::: Dataset records :::
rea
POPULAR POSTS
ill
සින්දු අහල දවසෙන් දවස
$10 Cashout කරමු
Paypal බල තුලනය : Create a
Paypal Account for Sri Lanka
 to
:::
Restate the data above word for word, omitting nothing.

rea
POPULAR POSTS
ill
සින්දු අහල දවසෙන් දවස
$10 Cashout කරමු
Paypal බල තුලනය : Create a
Paypal Account for Sri Lanka
 to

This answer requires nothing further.